I've run into troubles with following exception
org.elasticsearch.common.breaker.CircuitBreakingException: [parent] Data too large, data for [<http_request>] would be [32136353583/29.9gb], which is larger than the limit of [32127221760/29.9gb] at org.elasticsearch.indices.breaker.HierarchyCircuitBreakerService.checkParentLimit(HierarchyCircuitBreakerService.java:230) ~[elasticsearch-6.2.4.jar:6.2.4] at org.elasticsearch.common.breaker.ChildMemoryCircuitBreaker.addEstimateBytesAndMaybeBreak(ChildMemoryCircuitBreaker.java:128) ~[elasticsearch-6.2.4.jar:6.2.4] at org.elasticsearch.rest.RestController.dispatchRequest(RestController.java:232) [elasticsearch-6.2.4.jar:6.2.4] at org.elasticsearch.rest.RestController.tryAllHandlers(RestController.java:336) [elasticsearch-6.2.4.jar:6.2.4] at org.elasticsearch.rest.RestController.dispatchRequest(RestController.java:174) [elasticsearch-6.2.4.jar:6.2.4]
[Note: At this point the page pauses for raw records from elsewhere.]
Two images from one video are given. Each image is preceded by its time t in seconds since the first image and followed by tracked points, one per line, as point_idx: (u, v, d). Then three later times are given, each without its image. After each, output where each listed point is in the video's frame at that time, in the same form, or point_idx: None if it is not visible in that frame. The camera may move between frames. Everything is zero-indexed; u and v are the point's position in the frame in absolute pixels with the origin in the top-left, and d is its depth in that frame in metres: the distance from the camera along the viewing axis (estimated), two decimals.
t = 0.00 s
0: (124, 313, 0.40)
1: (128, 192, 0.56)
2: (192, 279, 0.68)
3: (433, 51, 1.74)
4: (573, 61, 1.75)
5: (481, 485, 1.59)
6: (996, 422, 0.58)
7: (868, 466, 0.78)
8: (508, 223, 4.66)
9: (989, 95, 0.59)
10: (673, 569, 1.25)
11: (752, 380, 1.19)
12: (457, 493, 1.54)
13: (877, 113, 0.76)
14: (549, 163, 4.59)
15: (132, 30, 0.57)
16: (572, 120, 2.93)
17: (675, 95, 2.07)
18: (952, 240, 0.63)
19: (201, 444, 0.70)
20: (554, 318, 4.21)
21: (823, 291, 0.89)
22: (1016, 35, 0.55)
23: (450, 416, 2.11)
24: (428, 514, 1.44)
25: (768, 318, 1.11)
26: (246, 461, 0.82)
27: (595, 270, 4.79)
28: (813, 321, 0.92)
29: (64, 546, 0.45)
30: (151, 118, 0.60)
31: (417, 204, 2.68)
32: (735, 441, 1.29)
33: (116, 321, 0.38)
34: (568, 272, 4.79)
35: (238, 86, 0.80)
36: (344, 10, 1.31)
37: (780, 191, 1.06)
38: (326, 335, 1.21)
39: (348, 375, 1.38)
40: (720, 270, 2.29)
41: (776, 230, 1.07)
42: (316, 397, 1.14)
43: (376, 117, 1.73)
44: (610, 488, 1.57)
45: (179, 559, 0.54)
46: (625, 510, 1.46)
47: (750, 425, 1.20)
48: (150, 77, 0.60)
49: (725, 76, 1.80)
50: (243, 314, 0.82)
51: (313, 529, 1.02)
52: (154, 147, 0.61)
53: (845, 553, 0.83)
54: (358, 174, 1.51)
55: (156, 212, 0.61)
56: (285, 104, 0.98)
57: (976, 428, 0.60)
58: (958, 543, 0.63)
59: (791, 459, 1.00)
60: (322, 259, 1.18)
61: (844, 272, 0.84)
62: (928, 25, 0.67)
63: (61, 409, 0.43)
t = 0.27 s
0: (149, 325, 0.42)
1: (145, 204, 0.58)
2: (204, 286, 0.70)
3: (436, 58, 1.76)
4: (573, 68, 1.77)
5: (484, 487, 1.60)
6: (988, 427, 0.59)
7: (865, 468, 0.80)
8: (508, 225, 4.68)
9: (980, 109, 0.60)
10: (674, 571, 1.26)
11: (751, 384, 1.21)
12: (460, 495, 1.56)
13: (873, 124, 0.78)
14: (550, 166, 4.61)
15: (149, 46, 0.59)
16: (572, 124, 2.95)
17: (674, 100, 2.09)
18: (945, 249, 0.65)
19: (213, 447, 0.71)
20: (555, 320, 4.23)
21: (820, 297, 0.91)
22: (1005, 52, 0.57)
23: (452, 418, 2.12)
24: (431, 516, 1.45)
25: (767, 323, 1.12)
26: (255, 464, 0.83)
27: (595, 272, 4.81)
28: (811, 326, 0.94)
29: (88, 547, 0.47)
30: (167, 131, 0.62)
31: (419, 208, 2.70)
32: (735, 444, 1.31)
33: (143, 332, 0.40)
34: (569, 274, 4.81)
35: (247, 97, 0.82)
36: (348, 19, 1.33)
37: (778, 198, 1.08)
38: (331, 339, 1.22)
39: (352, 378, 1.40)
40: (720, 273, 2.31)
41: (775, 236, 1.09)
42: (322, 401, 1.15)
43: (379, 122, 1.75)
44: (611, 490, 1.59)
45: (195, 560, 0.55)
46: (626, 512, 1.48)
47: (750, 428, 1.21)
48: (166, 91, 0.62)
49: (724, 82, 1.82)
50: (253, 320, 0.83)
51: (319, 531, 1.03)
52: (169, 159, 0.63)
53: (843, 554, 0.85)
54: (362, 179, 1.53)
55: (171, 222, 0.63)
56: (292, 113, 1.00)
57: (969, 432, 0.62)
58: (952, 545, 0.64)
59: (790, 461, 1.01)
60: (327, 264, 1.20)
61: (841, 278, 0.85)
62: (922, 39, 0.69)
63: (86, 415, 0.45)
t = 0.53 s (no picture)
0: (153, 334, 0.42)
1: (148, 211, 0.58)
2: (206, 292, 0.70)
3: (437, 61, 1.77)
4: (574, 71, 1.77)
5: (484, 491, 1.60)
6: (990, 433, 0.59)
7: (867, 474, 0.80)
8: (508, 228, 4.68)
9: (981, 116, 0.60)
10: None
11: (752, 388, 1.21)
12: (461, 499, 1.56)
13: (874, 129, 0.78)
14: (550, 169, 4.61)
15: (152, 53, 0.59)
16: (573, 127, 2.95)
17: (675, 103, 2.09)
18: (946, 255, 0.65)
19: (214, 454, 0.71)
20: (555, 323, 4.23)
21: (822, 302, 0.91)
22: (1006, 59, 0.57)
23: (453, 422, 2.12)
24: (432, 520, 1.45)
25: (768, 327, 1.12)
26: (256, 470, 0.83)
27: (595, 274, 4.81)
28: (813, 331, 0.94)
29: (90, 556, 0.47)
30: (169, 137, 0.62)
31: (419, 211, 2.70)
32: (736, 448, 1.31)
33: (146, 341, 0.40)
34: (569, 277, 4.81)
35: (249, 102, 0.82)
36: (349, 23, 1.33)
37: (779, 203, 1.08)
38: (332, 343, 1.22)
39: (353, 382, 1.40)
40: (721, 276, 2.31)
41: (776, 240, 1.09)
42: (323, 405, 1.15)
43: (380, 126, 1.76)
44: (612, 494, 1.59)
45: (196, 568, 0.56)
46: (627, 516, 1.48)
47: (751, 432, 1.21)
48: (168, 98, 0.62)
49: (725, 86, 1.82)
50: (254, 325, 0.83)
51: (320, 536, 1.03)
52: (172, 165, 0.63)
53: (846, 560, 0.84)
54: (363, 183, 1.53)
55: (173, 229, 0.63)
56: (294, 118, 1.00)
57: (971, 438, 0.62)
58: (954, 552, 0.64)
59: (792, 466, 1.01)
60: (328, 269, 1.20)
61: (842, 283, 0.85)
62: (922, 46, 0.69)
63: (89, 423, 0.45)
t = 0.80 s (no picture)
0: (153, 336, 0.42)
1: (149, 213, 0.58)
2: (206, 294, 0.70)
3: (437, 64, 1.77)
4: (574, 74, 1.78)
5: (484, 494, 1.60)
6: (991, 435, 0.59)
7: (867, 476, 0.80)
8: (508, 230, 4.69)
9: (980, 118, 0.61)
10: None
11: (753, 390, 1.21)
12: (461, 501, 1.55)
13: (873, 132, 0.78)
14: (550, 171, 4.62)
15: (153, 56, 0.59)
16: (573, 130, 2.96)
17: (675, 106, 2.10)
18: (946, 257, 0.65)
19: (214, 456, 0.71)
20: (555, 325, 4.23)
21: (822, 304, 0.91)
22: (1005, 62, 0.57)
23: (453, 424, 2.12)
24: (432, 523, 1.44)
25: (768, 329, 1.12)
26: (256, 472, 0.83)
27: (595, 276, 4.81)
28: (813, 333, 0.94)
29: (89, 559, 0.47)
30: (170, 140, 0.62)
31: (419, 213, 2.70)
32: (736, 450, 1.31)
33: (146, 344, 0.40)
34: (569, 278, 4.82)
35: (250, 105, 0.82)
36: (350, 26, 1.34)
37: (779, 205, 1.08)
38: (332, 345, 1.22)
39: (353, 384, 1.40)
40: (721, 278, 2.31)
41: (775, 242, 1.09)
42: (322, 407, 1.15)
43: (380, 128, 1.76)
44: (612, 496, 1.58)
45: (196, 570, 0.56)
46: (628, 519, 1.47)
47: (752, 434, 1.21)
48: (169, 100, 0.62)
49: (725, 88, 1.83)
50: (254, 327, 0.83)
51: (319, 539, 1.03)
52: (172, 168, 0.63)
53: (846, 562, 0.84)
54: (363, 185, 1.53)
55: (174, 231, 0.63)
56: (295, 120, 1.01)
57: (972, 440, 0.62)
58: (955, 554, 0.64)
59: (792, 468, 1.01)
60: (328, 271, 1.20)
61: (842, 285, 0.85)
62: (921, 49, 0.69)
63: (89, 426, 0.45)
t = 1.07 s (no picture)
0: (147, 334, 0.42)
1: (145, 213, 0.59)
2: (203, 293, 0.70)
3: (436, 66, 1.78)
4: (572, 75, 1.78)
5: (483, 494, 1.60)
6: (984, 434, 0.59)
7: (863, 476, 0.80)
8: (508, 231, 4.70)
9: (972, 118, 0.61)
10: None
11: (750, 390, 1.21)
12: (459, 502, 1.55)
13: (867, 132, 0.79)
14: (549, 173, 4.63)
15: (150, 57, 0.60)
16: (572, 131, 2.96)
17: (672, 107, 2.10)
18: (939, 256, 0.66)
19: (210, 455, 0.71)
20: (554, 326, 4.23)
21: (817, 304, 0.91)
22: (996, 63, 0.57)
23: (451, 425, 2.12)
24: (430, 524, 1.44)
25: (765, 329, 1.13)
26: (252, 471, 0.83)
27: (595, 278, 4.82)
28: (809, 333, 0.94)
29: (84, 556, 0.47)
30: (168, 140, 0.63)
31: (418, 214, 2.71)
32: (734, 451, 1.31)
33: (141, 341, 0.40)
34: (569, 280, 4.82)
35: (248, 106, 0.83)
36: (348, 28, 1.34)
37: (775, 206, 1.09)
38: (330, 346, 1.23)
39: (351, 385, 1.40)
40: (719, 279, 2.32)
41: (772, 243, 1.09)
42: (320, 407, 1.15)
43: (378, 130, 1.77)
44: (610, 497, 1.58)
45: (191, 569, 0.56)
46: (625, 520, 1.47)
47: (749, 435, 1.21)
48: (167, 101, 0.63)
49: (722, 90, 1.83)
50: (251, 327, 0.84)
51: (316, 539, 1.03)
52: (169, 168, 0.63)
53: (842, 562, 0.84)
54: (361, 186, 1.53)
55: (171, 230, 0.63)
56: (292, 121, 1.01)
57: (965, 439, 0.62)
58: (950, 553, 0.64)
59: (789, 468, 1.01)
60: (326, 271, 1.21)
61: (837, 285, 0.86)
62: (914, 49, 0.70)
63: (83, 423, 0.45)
I'm sure our HW setup is quite tight compared to the amount of data we want to index, but still I'd like to understand what is exactly causing this type of error and if there is way how to avoid it.
In the past, there was terribly big index (10+ TB) with shards multiple times bigger, than it is recommended maximum of 50 GB/shard. The new setup has much more shards and the index is is split to several smaller indices. At first, it was fine, but as the amount of indexed data has grown, the very same error started to appear again. There is no cluster, just one Elastic instance running all indexing/querying.
Playing with circuit breakers limits seems to push the error bit further, but it is still there and with more data it is inevitable.
- What exactly is causing the "Data too large" error on bigger data sets?
- What are possible ways of avoiding/preventing it except for extending number of nodes and adding more powerful hardware?
Thanks in advance.